# WORK TO COMPLETE:
Images in the records should be skipped while the rest is transcribed verbatim.

# ENTRIES PROVIDED:
******

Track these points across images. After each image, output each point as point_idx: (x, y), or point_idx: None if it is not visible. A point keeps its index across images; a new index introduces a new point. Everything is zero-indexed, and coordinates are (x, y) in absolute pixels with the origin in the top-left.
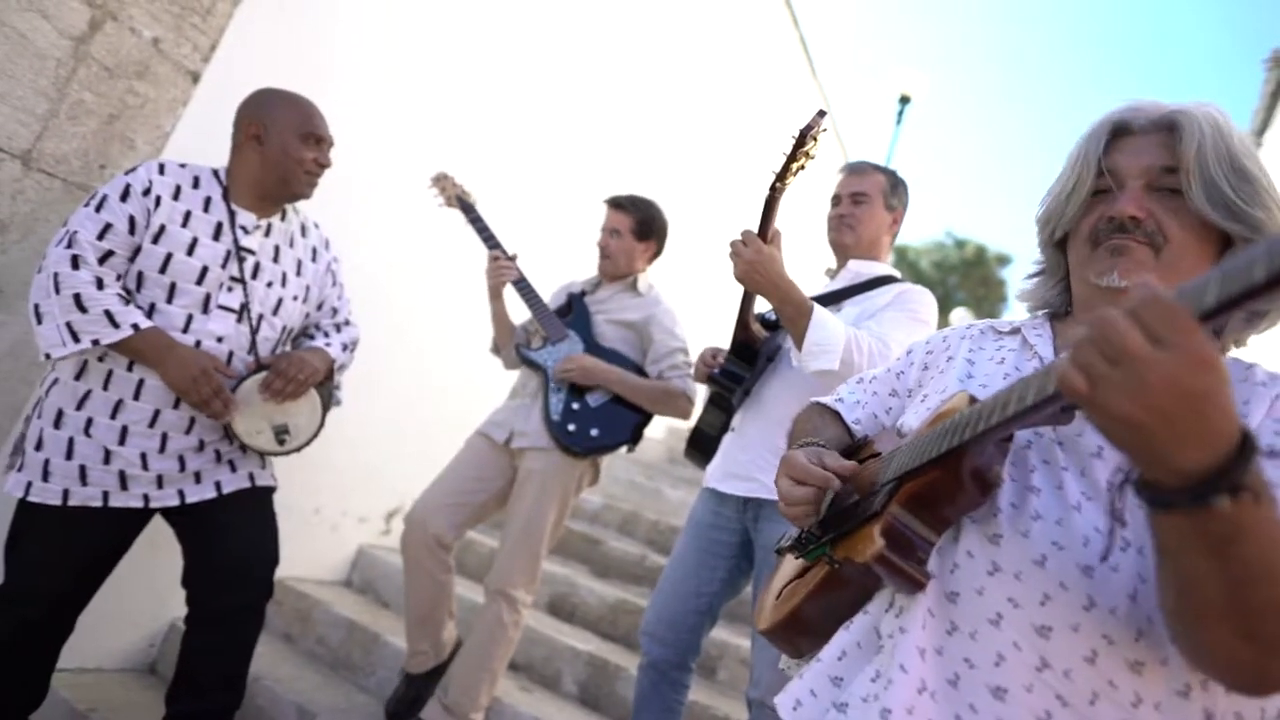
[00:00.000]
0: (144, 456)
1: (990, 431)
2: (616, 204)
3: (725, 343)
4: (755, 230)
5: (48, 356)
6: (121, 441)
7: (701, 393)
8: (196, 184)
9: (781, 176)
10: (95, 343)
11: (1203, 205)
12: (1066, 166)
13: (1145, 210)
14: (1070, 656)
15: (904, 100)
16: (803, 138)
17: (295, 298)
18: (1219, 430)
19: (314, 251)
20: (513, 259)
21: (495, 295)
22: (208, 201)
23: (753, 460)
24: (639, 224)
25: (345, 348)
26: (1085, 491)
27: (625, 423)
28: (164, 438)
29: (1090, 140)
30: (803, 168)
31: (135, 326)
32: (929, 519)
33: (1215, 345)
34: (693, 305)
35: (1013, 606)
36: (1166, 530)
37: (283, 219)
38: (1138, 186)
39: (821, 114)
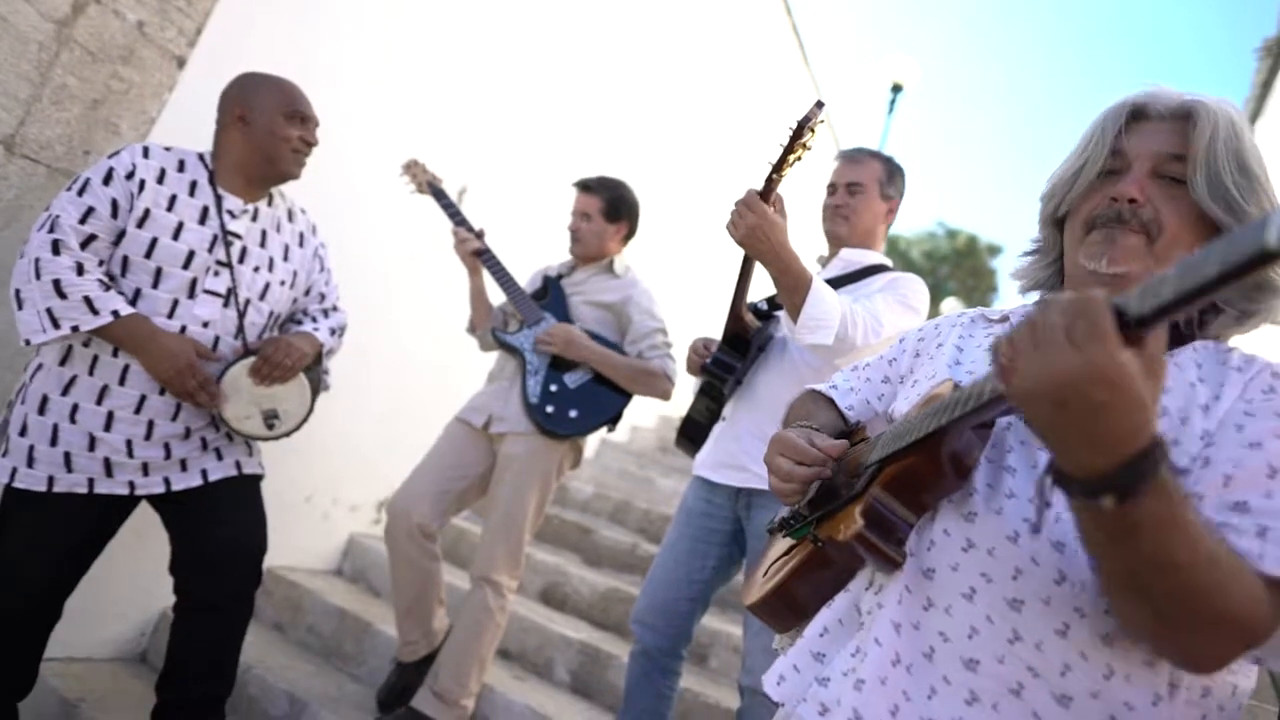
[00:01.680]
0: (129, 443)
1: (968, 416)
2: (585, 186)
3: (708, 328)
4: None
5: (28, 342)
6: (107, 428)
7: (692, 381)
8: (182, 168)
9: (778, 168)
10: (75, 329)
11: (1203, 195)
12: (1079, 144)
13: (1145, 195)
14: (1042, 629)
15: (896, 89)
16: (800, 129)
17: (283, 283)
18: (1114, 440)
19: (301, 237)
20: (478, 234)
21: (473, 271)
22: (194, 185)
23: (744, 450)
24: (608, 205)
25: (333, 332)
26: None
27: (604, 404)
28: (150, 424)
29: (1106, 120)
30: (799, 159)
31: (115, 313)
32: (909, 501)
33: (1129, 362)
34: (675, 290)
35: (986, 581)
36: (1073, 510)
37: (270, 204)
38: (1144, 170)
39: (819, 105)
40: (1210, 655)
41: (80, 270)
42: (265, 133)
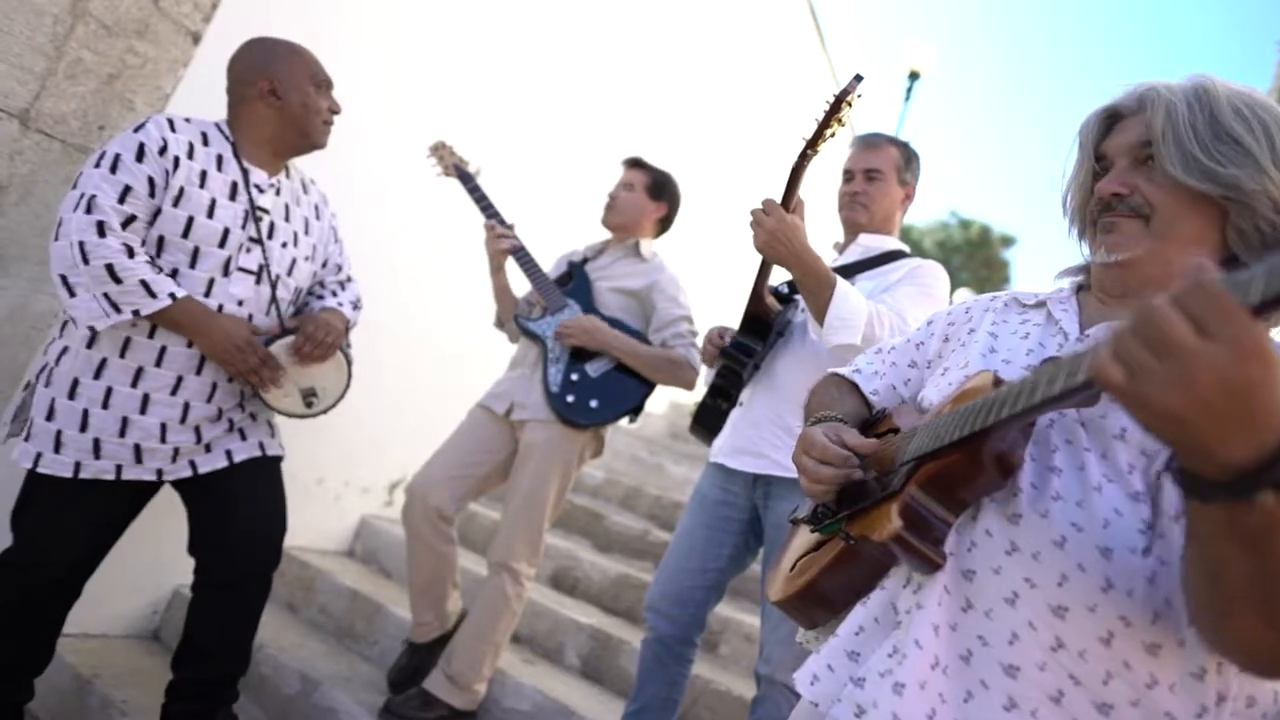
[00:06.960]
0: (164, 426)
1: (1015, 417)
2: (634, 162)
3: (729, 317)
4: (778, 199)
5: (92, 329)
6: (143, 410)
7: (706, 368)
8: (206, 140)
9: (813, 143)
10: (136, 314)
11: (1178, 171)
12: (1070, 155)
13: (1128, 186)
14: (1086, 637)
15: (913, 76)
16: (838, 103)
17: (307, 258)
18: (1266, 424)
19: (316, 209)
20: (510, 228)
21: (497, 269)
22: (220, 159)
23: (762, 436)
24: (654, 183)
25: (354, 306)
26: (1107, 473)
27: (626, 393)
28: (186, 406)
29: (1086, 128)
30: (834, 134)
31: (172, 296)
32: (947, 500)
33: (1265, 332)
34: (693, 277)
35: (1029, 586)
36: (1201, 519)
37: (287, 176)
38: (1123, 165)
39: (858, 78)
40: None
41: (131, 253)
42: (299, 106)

******

# RESULT OF THE TASK:
Track these points across images. After each image, output each point as point_idx: (x, y), or point_idx: None if it is not visible. A point keeps its index across images; a new index introduces a new point. Everything is zero-indexed, and coordinates are (x, y) in absolute pixels with the origin in the top-left.
[00:00.000]
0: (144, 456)
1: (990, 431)
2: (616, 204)
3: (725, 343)
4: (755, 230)
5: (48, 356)
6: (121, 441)
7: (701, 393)
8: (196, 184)
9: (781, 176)
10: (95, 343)
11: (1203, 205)
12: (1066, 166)
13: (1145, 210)
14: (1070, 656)
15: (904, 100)
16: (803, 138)
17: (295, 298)
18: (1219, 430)
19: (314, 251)
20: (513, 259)
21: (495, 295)
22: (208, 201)
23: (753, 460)
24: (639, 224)
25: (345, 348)
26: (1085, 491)
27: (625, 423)
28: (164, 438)
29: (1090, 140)
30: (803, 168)
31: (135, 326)
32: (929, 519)
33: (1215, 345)
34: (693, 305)
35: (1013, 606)
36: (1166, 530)
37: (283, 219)
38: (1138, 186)
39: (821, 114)
[00:01.680]
0: (129, 443)
1: (968, 416)
2: (585, 186)
3: (708, 328)
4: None
5: (28, 342)
6: (107, 428)
7: (692, 381)
8: (182, 168)
9: (778, 168)
10: (75, 329)
11: (1203, 195)
12: (1079, 144)
13: (1145, 195)
14: (1042, 629)
15: (896, 89)
16: (800, 129)
17: (283, 283)
18: (1114, 440)
19: (301, 237)
20: (478, 234)
21: (473, 271)
22: (194, 185)
23: (744, 450)
24: (608, 205)
25: (333, 332)
26: None
27: (604, 404)
28: (150, 424)
29: (1106, 120)
30: (799, 159)
31: (115, 313)
32: (909, 501)
33: (1129, 362)
34: (675, 290)
35: (986, 581)
36: (1073, 510)
37: (270, 204)
38: (1144, 170)
39: (819, 105)
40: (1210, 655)
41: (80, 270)
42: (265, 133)
[00:06.960]
0: (164, 426)
1: (1015, 417)
2: (634, 162)
3: (729, 317)
4: (778, 199)
5: (92, 329)
6: (143, 410)
7: (706, 368)
8: (206, 140)
9: (813, 143)
10: (136, 314)
11: (1178, 171)
12: (1070, 155)
13: (1128, 186)
14: (1086, 637)
15: (913, 76)
16: (838, 103)
17: (307, 258)
18: (1266, 424)
19: (316, 209)
20: (510, 228)
21: (497, 269)
22: (220, 159)
23: (762, 436)
24: (654, 183)
25: (354, 306)
26: (1107, 473)
27: (626, 393)
28: (186, 406)
29: (1086, 128)
30: (834, 134)
31: (172, 296)
32: (947, 500)
33: (1265, 332)
34: (693, 277)
35: (1029, 586)
36: (1201, 519)
37: (287, 176)
38: (1123, 165)
39: (858, 78)
40: None
41: (131, 253)
42: (299, 106)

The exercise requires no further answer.